Stored items from a collection:
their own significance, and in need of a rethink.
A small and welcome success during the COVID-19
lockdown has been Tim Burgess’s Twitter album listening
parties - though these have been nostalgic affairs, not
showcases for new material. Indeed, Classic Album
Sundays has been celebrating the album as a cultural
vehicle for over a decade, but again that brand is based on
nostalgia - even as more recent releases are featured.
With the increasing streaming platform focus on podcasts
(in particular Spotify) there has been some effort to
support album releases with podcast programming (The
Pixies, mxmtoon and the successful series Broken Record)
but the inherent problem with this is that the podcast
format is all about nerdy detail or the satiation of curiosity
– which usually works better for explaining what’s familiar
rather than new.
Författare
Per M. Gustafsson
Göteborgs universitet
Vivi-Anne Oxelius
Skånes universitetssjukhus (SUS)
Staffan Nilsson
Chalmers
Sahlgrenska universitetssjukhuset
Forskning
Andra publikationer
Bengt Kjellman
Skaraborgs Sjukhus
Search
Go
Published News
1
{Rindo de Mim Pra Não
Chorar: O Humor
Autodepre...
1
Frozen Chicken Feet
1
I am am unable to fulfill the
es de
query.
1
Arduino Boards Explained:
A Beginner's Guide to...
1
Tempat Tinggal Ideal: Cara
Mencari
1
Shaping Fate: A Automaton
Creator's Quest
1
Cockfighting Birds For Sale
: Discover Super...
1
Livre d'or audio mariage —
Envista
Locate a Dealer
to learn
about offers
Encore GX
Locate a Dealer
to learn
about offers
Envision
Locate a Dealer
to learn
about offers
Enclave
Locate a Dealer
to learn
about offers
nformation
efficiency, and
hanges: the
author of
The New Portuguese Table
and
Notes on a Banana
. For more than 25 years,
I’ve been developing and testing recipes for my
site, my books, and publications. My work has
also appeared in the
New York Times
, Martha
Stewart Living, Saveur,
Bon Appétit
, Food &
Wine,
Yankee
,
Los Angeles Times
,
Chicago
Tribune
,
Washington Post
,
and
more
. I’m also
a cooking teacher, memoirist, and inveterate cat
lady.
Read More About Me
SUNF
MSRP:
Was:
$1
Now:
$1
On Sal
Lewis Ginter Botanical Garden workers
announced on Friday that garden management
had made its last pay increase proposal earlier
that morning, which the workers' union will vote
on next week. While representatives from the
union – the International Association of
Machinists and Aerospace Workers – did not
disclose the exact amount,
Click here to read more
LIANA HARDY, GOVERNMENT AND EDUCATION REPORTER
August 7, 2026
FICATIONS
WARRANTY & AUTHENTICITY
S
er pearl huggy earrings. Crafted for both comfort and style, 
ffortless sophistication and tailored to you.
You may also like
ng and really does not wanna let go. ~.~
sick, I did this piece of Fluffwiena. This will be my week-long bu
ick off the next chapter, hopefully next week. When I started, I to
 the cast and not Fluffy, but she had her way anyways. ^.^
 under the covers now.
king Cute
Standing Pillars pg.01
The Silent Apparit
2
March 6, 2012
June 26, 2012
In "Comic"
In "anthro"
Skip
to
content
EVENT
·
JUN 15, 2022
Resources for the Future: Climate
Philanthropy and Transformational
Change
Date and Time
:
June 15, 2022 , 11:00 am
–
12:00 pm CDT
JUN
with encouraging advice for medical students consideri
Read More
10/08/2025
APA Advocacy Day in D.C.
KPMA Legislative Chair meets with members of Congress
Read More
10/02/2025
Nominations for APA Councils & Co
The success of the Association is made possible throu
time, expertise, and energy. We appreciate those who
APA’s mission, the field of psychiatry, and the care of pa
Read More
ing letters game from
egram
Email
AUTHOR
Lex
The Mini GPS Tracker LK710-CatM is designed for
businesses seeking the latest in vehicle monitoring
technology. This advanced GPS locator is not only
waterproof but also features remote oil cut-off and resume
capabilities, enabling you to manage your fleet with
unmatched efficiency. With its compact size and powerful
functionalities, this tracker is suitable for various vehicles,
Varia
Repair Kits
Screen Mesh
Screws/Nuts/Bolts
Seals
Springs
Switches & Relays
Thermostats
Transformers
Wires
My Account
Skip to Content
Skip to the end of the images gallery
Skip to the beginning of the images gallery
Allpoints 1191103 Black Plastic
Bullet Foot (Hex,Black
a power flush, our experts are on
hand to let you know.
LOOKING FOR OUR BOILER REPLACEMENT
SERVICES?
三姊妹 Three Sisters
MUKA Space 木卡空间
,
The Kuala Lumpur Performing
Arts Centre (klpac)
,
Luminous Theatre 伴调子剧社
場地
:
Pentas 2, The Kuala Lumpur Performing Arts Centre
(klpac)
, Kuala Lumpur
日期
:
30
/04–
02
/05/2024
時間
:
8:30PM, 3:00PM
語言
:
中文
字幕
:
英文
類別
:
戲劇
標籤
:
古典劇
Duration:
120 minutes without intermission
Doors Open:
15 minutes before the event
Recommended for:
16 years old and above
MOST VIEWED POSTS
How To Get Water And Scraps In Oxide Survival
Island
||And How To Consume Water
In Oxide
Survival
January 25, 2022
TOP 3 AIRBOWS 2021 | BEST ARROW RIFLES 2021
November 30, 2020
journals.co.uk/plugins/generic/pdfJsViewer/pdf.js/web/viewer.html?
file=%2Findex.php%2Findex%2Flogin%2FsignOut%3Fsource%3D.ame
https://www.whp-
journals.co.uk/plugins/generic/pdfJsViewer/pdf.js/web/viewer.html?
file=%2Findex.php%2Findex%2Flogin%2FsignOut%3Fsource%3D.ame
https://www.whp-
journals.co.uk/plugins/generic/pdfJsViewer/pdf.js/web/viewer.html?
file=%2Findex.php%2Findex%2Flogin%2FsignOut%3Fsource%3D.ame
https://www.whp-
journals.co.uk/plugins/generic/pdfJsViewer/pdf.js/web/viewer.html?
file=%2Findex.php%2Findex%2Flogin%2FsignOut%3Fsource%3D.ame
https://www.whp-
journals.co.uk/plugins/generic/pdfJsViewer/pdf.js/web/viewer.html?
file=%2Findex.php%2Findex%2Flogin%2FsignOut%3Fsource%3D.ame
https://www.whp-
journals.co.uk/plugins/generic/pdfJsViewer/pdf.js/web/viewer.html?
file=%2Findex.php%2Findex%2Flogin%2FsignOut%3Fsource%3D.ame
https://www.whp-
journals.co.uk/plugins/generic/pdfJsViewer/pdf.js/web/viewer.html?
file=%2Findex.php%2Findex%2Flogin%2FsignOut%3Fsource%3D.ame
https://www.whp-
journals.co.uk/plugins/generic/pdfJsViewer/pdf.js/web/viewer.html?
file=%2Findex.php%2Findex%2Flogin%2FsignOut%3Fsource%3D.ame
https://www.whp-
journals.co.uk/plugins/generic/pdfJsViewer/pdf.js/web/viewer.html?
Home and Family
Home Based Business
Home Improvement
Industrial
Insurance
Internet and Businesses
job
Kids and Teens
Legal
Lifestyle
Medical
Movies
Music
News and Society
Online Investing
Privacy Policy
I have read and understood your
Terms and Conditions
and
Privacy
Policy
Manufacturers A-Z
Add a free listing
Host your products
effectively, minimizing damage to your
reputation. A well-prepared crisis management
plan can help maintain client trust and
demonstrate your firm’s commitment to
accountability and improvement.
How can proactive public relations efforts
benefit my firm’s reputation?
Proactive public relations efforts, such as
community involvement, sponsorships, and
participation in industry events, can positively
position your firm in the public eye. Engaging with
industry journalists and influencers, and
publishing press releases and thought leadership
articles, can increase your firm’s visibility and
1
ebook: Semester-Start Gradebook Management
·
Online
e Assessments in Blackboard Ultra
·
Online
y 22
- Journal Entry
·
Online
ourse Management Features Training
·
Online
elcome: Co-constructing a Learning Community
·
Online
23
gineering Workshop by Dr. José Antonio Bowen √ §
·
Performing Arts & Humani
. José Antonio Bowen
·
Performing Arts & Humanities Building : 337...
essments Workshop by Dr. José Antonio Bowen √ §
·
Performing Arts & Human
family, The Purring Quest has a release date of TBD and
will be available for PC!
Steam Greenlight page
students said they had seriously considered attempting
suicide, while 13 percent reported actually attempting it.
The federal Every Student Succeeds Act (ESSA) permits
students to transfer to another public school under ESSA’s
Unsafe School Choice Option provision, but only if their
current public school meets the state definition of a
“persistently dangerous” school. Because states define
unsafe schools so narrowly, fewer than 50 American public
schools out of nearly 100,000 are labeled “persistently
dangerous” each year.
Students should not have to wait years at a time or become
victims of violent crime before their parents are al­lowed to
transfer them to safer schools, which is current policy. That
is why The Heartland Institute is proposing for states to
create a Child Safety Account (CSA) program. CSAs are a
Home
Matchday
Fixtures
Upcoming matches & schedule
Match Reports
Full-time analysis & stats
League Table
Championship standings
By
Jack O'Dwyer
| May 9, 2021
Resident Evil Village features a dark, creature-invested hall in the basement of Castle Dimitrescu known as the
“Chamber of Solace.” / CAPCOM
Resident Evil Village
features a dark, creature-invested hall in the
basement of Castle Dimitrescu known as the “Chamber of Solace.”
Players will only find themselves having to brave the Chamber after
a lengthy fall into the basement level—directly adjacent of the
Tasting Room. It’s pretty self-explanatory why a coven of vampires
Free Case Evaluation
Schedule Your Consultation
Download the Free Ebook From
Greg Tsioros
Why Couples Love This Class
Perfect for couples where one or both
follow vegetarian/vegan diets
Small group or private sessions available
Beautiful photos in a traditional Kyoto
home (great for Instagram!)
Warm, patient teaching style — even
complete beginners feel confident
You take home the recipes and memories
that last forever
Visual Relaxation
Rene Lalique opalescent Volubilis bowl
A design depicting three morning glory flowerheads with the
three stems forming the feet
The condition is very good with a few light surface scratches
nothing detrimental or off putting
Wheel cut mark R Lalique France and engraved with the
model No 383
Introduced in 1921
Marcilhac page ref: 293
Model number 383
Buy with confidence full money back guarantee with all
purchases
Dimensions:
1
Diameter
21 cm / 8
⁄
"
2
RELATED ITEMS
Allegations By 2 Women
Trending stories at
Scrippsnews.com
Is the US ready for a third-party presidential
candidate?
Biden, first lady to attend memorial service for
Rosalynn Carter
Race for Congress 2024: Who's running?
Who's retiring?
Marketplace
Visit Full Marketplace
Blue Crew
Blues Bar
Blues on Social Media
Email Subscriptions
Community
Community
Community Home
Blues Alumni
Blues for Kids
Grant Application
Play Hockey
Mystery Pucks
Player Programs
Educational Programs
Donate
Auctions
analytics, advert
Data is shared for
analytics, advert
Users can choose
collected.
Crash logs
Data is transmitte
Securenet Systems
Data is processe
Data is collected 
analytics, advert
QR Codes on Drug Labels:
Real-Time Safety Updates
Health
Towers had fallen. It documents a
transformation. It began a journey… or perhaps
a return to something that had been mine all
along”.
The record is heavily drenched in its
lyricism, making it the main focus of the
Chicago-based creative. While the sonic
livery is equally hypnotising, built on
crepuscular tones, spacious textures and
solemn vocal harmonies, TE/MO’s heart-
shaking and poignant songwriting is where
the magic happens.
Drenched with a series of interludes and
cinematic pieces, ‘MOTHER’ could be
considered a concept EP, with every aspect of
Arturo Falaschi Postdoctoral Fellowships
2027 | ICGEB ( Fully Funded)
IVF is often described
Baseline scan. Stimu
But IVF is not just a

■ DIRECTIONS
Lines in the data that hold "before" must be located and copied.

■ WRITTEN RESPONSE
15 minutes before the event
victims of violent crime before their parents are al­lowed to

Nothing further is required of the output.